_EXTRACT PROVIDED_:

Raised in a Christian household in Florida, Brown says he was surrounded by “homophobic tendencies” rooted in his family’s Caribbean background at an early age. Anti-LGBTQ music, like the words of Buju Banton’s ‘90s song “Boom Bye Bye,” would ring through speakers as his family sang and danced along.
“It was hard for me growing up in a house where music was about killing the homosexuals,” Brown, 37, recalls. “My granny, I remember when the songs were on, she’d be giving me a look like it’s OK, don’t worry about that.”
Brown was inspired by his granny — the first person he told that he was gay — to pursue a career in social work.
“She passed when I was in my first year of college, so it’s been quite some time,” he says, “but her legacy lives on through me because I bring granny up all the time.”
Brown spent 12 years as a psychotherapist before pursuing another dream: becoming a television personality.
After appearing on “The Real World” (2004) and landing hosting gigs on MTV shows like “Are You The One Second Chances” (2017), he thought his days of offering advice professionally were behind him.
Until Netflix offered up a job posting that combined his passions.
“I called my agent and I was like, ‘I have to be on this show,’” Brown recalls. “They told me that they were done casting, and asked them to beg that if they brought me in, I would bring something new and dynamic . . . obviously, I did the best I could because I’m sitting here today.”
The “Queer Eye” expert was the final piece of the Fab 5, comprised of Jonathan Van Ness (grooming), Antoni Porowski (food and wine), Tan France (fashion) and Bobby Berk (interior design).
Together, they’ve created a dynamic beloved by millions of Netflix viewers. Two seasons of the rebooted makeover show are now available on the streaming site, with a third season not yet announced.
“We really are best friends. We are goofy, we’re laughing, we’re having fun and our mindset forgets that we’re on a television show together,” Brown says.
Following the release of the second Georgia-set season, Brown visited the amNewYork offices to dish on if the Fab 5 is as close-knit as they appear, how much they really know about their contestants (dubbed “heroes”) and more.
You guys spend a lot of time together in the Fab 5 Loft. Tell us what a typical night off looks like?
We lived together for five months in Atlanta, which was probably the best time because after shooting we didn’t know anyone really in the city. We were so close we would have dinner on a rooftop every night. We watch “RuPaul’s Drag Race” and we just have a good time together. There was an ice cream shop behind our home and we would go eat Jenny’s ice cream all the time and it was just, it was like summer camp. Hopefully, we get a season three. We can do it again.
How much does the Fab 5 know about the heroes before you raid their homes?
Before we makeover any of our heroes, we know little to nothing about them. We have a sheet of paper that we read at the beginning of this show and that’s all we get. Once we do the discovery of the first day, that’s what we’re finding all of our information. This show is shaped on that day because we then get together as Fab 5 and say, “OK, where do you want to go? What do you want to do, what do we want to see happen?” And sometimes what we record before we arrive has to be re-recorded if we change the direction of the show based on what we learn.

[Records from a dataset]
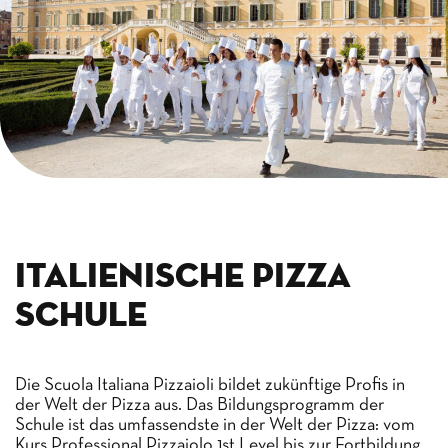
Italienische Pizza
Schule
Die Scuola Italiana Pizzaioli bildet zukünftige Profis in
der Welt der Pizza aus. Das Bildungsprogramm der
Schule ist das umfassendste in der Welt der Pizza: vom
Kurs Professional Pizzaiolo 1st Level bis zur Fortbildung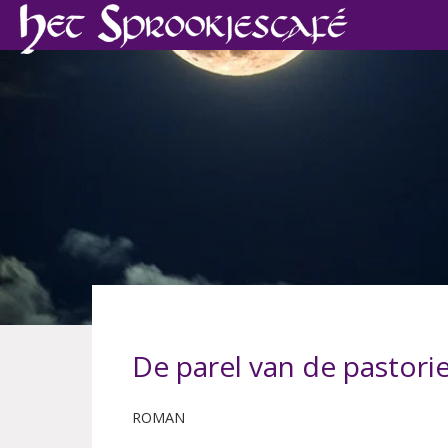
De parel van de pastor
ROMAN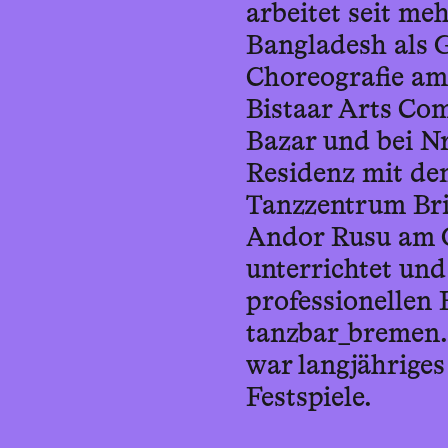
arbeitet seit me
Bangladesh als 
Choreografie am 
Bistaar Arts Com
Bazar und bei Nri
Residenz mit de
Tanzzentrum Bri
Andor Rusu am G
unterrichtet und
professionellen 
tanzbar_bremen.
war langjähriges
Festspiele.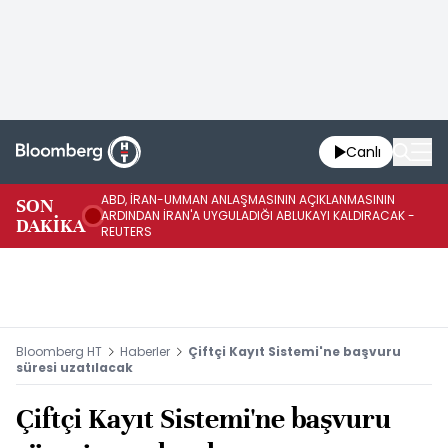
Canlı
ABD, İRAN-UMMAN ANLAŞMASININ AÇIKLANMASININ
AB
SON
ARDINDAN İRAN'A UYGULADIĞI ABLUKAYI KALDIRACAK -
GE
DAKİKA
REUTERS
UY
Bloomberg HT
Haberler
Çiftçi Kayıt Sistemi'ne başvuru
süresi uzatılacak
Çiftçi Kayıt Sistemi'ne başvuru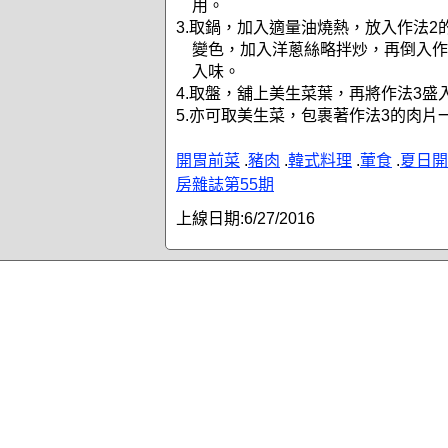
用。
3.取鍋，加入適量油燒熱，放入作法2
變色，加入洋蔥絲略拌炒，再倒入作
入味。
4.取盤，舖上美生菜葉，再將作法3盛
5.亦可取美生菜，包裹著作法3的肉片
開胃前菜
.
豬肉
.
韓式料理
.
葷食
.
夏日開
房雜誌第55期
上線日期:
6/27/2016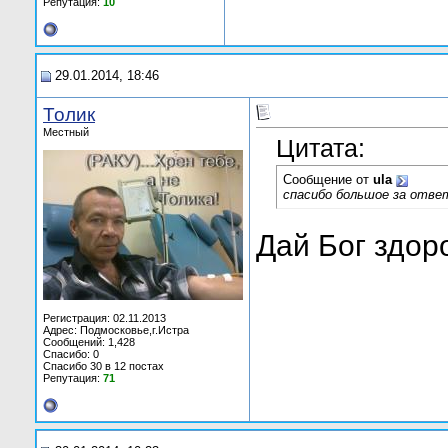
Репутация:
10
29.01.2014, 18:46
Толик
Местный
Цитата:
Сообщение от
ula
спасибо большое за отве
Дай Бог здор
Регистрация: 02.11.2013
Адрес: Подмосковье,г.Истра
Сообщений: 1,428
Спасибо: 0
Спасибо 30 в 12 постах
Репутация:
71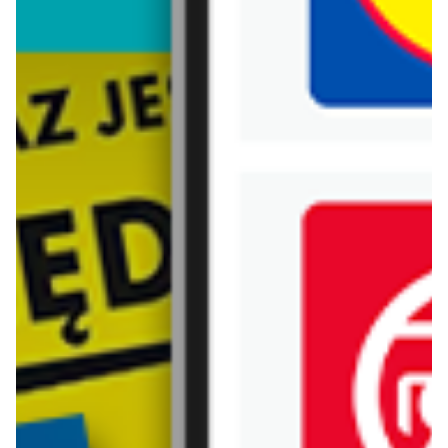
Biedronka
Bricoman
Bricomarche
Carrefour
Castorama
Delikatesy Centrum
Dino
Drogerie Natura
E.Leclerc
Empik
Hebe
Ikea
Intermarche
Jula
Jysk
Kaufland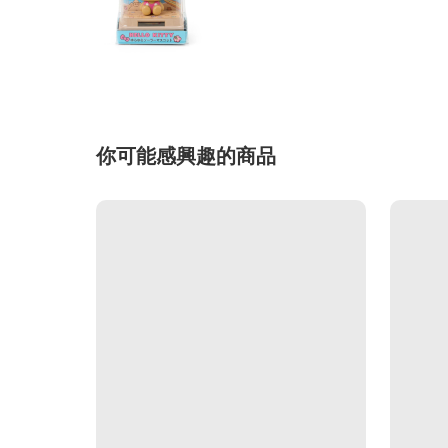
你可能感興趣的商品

_TO-DO ITEM A_: Could you write out the section of the Queer Eye interview starting with "After appearing on" and going on through "Berk (interior design)."?
_TO-DO ITEM B_: Can you extend the Queer Eye interview past its final line?

_EXERCISE RESPONSE A_:
After appearing on “The Real World” (2004) and landing hosting gigs on MTV shows like “Are You The One Second Chances” (2017), he thought his days of offering advice professionally were behind him.
Until Netflix offered up a job posting that combined his passions.
“I called my agent and I was like, ‘I have to be on this show,’” Brown recalls. “They told me that they were done casting, and asked them to beg that if they brought me in, I would bring something new and dynamic . . . obviously, I did the best I could because I’m sitting here today.”
The “Queer Eye” expert was the final piece of the Fab 5, comprised of Jonathan Van Ness (grooming), Antoni Porowski (food and wine), Tan France (fashion) and Bobby Berk (interior design).

_EXERCISE RESPONSE B_:
In that case, is any of the series scripted?
When it comes to “Queer Eye,” it is 100 percent nonscripted. Not one moment is ever told to us beforehand. There are never lines. Our dynamic is about five guys and also how we interact with our heroes.
You’re able to get those who appear close-minded to open up easily. What’s the secret to your approach?
A lot of people talk about the fact that I get people to open up very quickly and a lot of that is because first I’m just an empathetic person. I tell people that if you listen better, you’ll live better. I’m always listening to people. I like to ask a lot more questions than I like talking.
There are people who are going to be a little bit reluctant. I mean, you’re meeting with five strangers. People are apprehensive — will you judge me if I tell you something about myself? Will you take me in a direction I’m scared to go? For me, it’s always about never, ever, ever stopping saying that we want to help. I think when you set the intention from the beginning, it helps people feel a little bit more comfortable in the relationship. . . . People like knowing exactly what your intentions are.
“Queer Eye” comes with no shortage of emotional moments. Which heroes did you find yourself connecting the most to?
There are a few heroes for me that stood out the most. The first one would be, Cory, a police officer in season one, because he was someone who on the surface is extremely different than me. He’s white, he’s southern.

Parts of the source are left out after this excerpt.